The Enterprize
 

The Enterprize has become the best-known symbol of Melbourne Day - the day the city was born.

Her keel was laid at the Polly Woodside Maritime Museum in 1991, and the $2.5 million, 27m vessel was launched by Felicity Kennett on 30 August, 1997, at Hobsons Bay. The tops'l schooner is a full-sized replica of the ship that brought the first white settlers to Melbourne in 1835. The original ship was bought by John Pascoe Fawkner in April 1835 to search for a suitable place for a settlement in the Port Phillip District.
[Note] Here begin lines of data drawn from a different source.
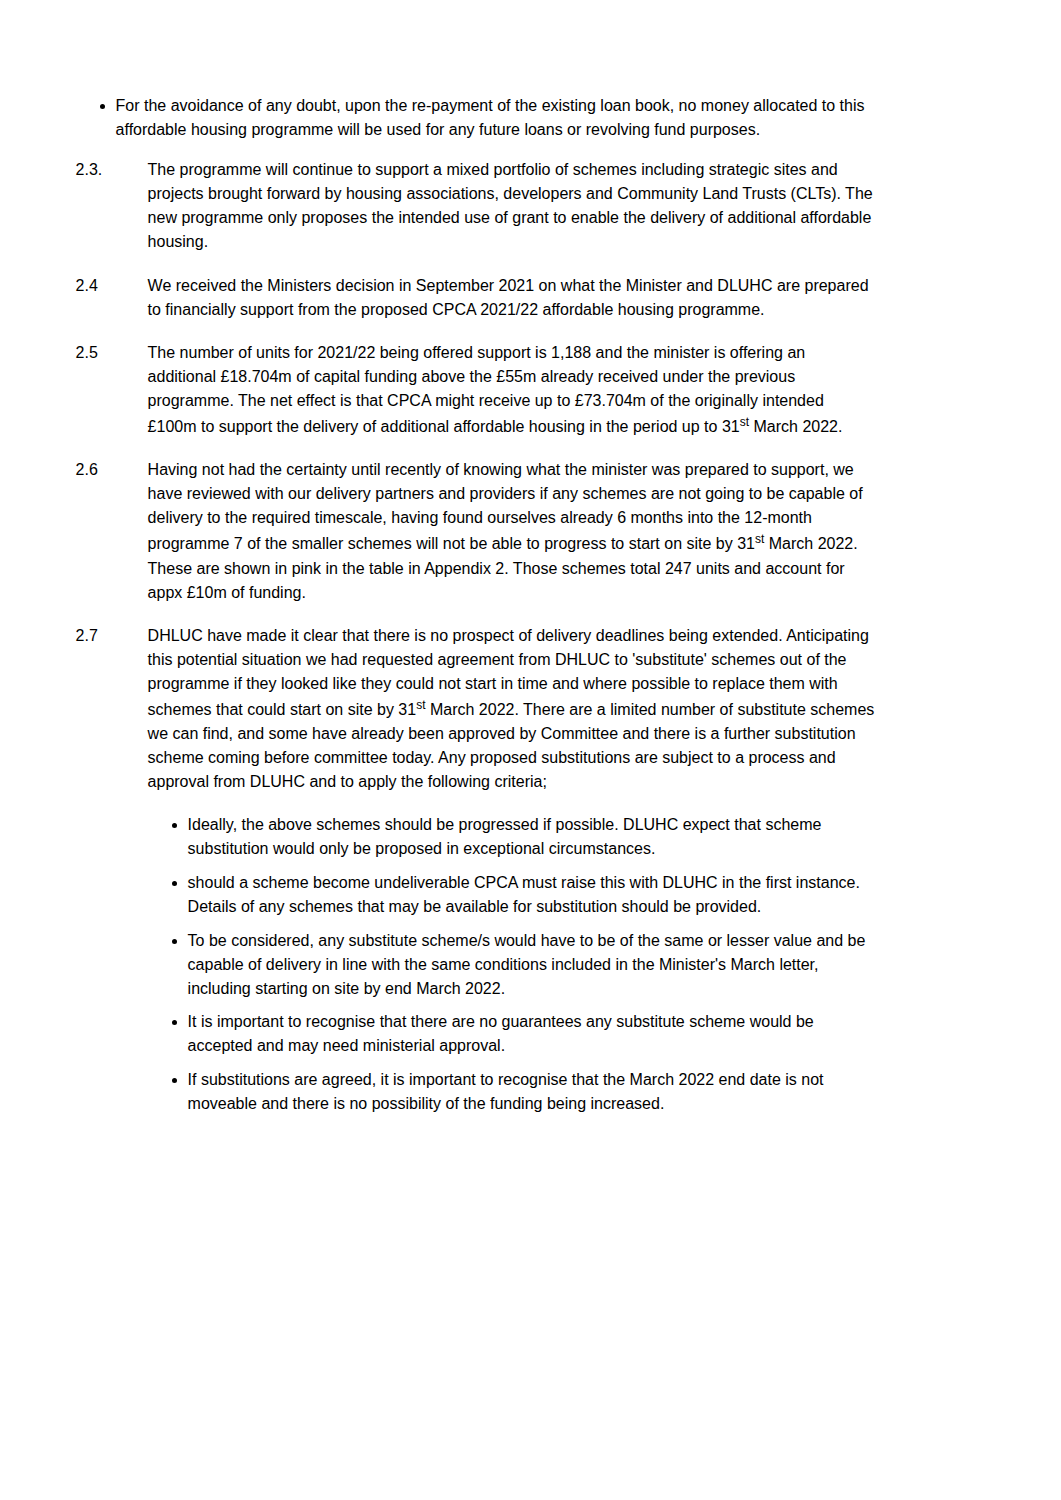For the avoidance of any doubt, upon the re-payment of the existing loan book, no money allocated to this affordable housing programme will be used for any future loans or revolving fund purposes.
2.3.
The programme will continue to support a mixed portfolio of schemes including strategic sites and projects brought forward by housing associations, developers and Community Land Trusts (CLTs). The new programme only proposes the intended use of grant to enable the delivery of additional affordable housing.
2.4
We received the Ministers decision in September 2021 on what the Minister and DLUHC are prepared to financially support from the proposed CPCA 2021/22 affordable housing programme.
2.5
The number of units for 2021/22 being offered support is 1,188 and the minister is offering an additional £18.704m of capital funding above the £55m already received under the previous programme. The net effect is that CPCA might receive up to £73.704m of the originally intended £100m to support the delivery of additional affordable housing in the period up to 31st March 2022.
2.6
Having not had the certainty until recently of knowing what the minister was prepared to support, we have reviewed with our delivery partners and providers if any schemes are not going to be capable of delivery to the required timescale, having found ourselves already 6 months into the 12-month programme 7 of the smaller schemes will not be able to progress to start on site by 31st March 2022. These are shown in pink in the table in Appendix 2. Those schemes total 247 units and account for appx £10m of funding.
2.7
DHLUC have made it clear that there is no prospect of delivery deadlines being extended. Anticipating this potential situation we had requested agreement from DHLUC to 'substitute' schemes out of the programme if they looked like they could not start in time and where possible to replace them with schemes that could start on site by 31st March 2022. There are a limited number of substitute schemes we can find, and some have already been approved by Committee and there is a further substitution scheme coming before committee today. Any proposed substitutions are subject to a process and approval from DLUHC and to apply the following criteria;
Ideally, the above schemes should be progressed if possible. DLUHC expect that scheme substitution would only be proposed in exceptional circumstances.
should a scheme become undeliverable CPCA must raise this with DLUHC in the first instance. Details of any schemes that may be available for substitution should be provided.
To be considered, any substitute scheme/s would have to be of the same or lesser value and be capable of delivery in line with the same conditions included in the Minister's March letter, including starting on site by end March 2022.
It is important to recognise that there are no guarantees any substitute scheme would be accepted and may need ministerial approval.
If substitutions are agreed, it is important to recognise that the March 2022 end date is not moveable and there is no possibility of the funding being increased.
Enterprize sailed from Launceston on July 21, 1835, but only got as far as George Town in northern Tasmania, where creditors forced Fawkner to stay. Enterprize then left on August 1 under the command of Captain Peter Hunter.
On board was Captain John Lancey, master mariner and Fawkner's representative; George Evans, builder; carpenters William Jackson and Robert Hay Marr; Evan Evans, George Evans' servant; and Fawkner's servants, ploughman Charles Wise, general servant Thomas Morgan, blacksmith James Gilbert and his pregnant wife, Mary.

The party first considered Western Port and the eastern side of Port Phillip for a place to settle, before mooring Enterprize on the Yarra's north bank opposite the site of today's Crown casino.

On August 30 they disembarked and began to put up their tents, build a store and clear some land for growing vegetables, starting European settlement of Melbourne.
 

For further information, visit www.enterprize.com.au


After this Enterprize continued operating as a coastal trading vessel for a number of years.
She eventually disappeared off the shipping register in 1847, having been wrecked on the bar of the Richmond River
in northern NSW, with the loss of two lives.

The replica Enterprize is managed by the Enterprize Ship Trust, a not for profit organisation. The trust seeks the help of businesses, individuals and other to help keep this much-cherished piece of Melbourne's heritage operating.